> Problem to work on:
Transcribe the data that follows without changing a word, and omit the pictures.

> Input data:
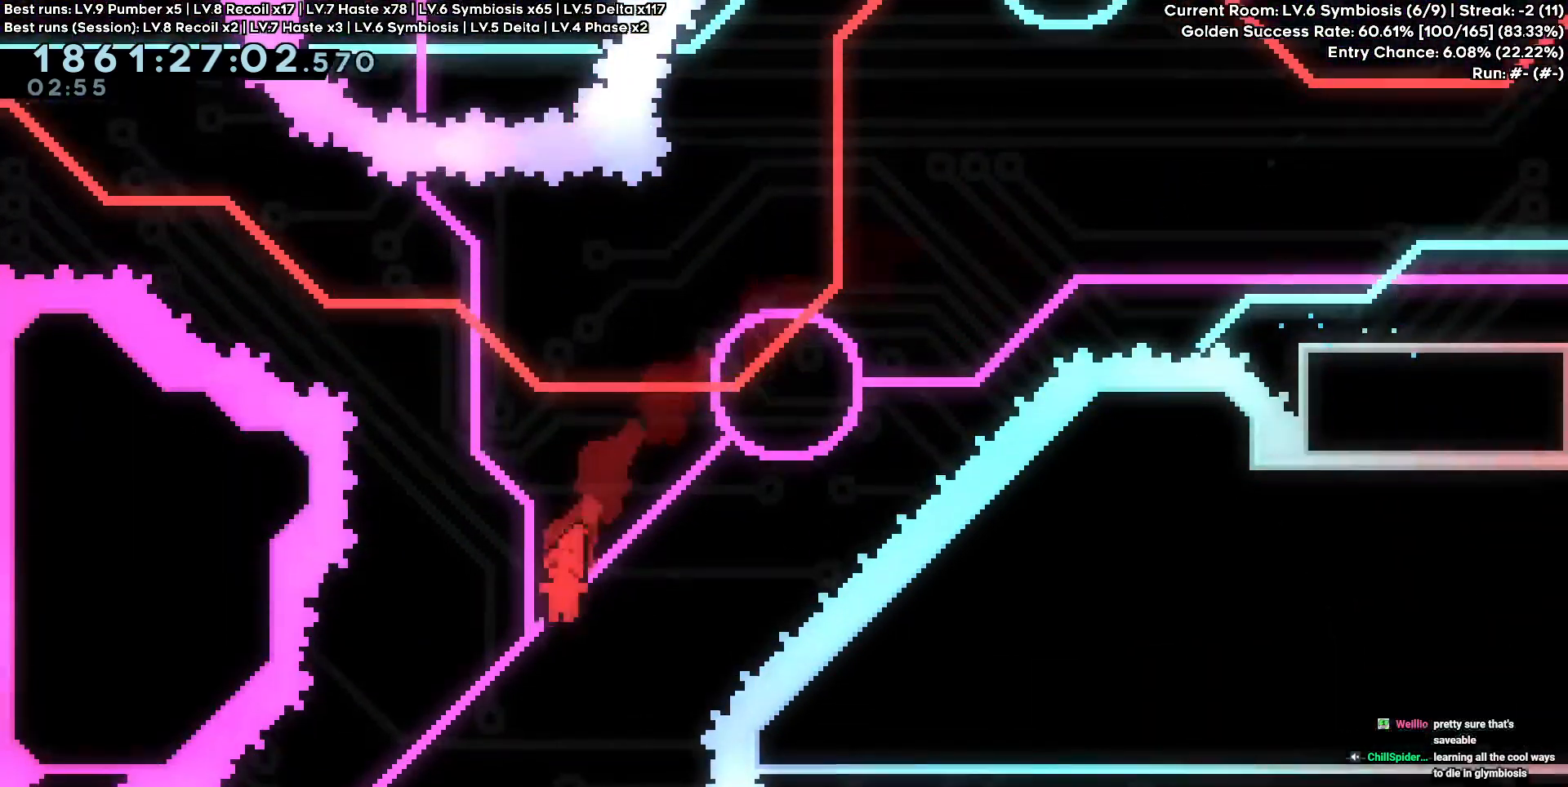
{"keys": [], "events": [[100, "a", "down"], [250, "a", "up"]]}
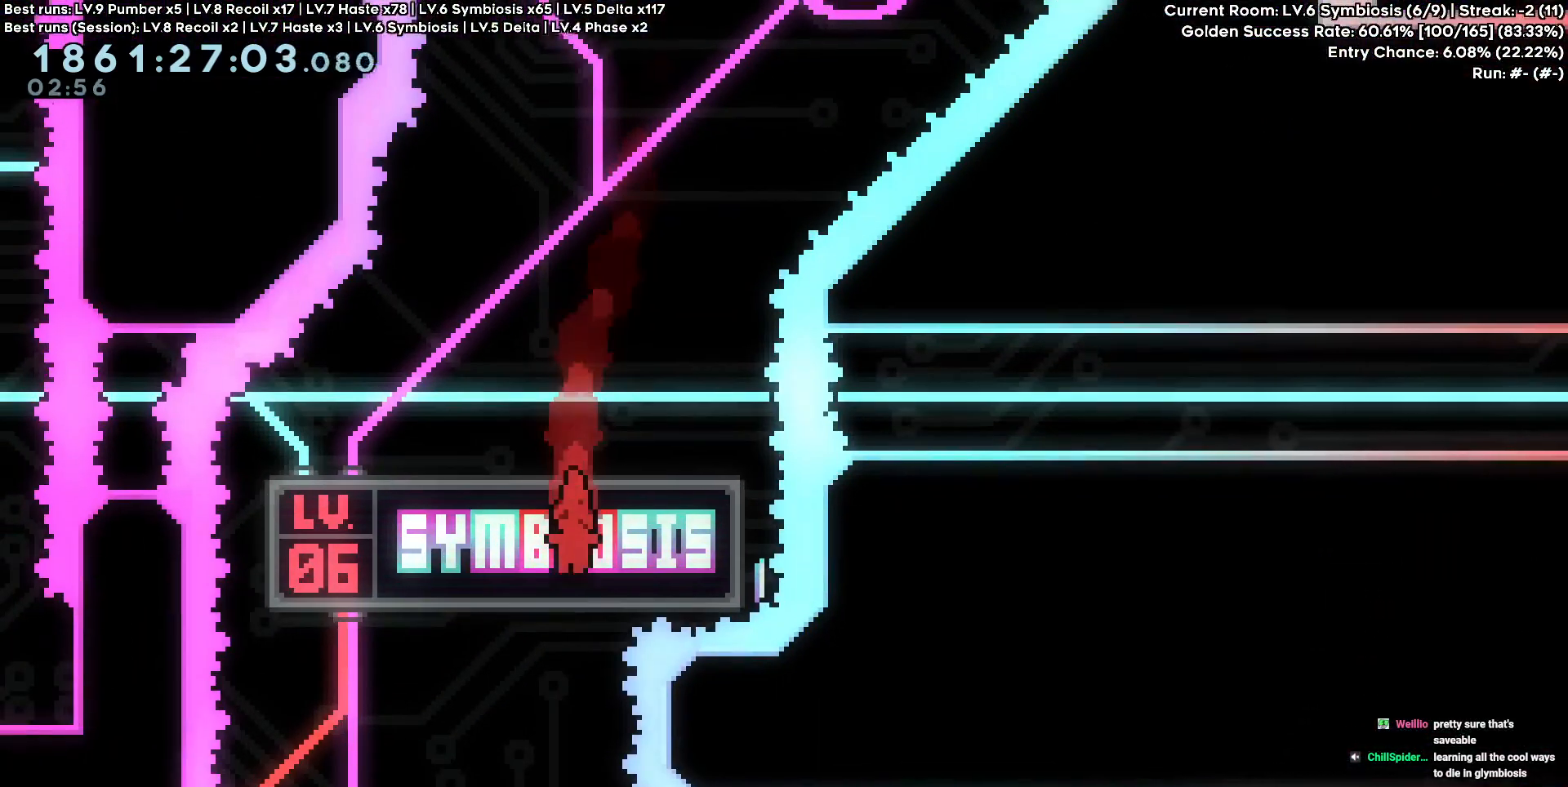
{"keys": ["d"], "events": [[17, "a", "down"], [167, "a", "up"], [217, "d", "down"]]}
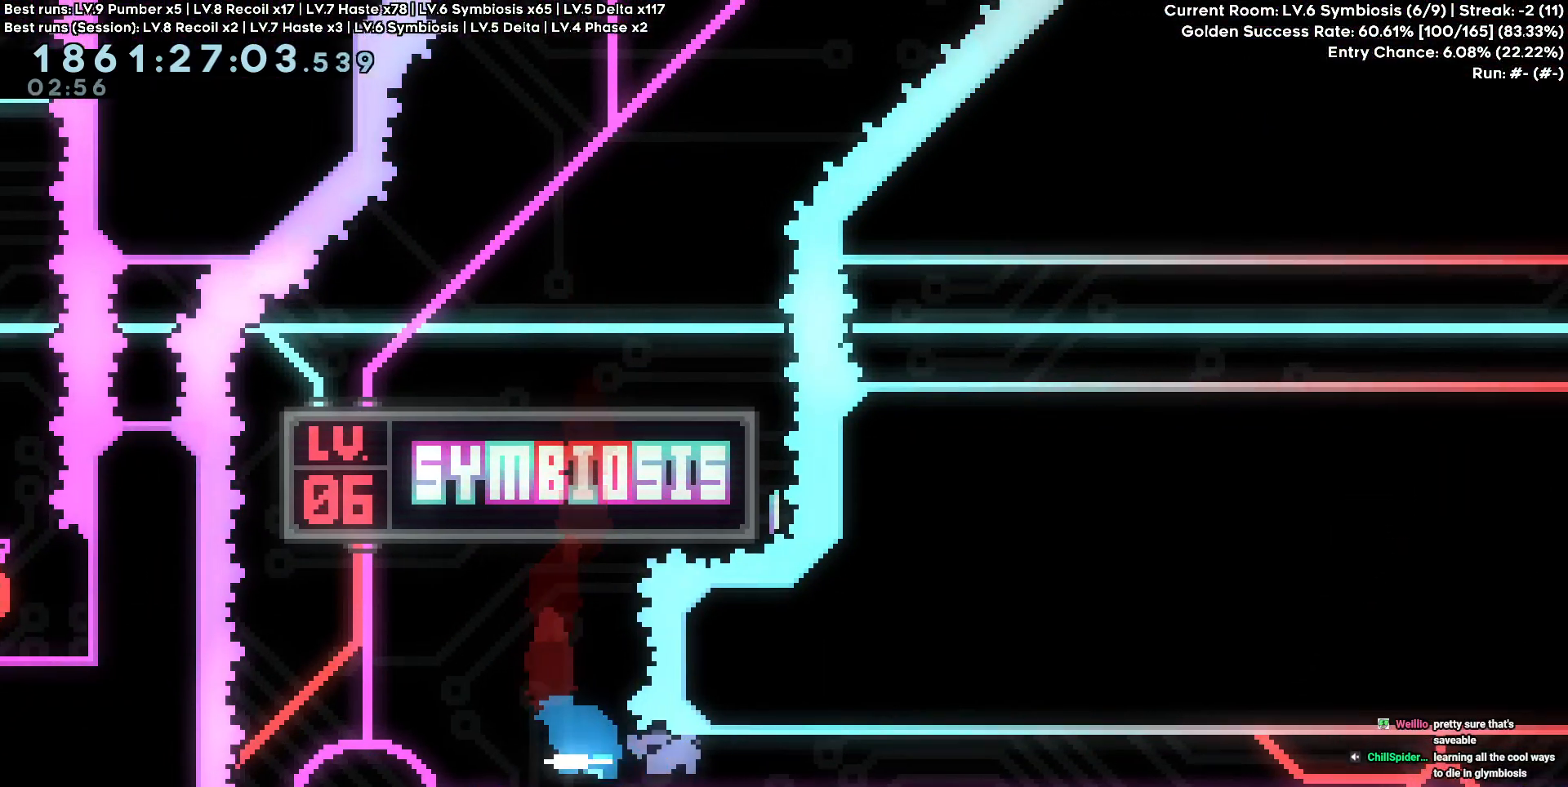
{"keys": ["d", "s"], "events": [[417, "s", "down"]]}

> Exercise answer:
{"keys": [], "events": [[100, "a", "down"], [250, "a", "up"]]}
{"keys": ["d"], "events": [[17, "a", "down"], [167, "a", "up"], [217, "d", "down"]]}
{"keys": ["d", "s"], "events": [[417, "s", "down"]]}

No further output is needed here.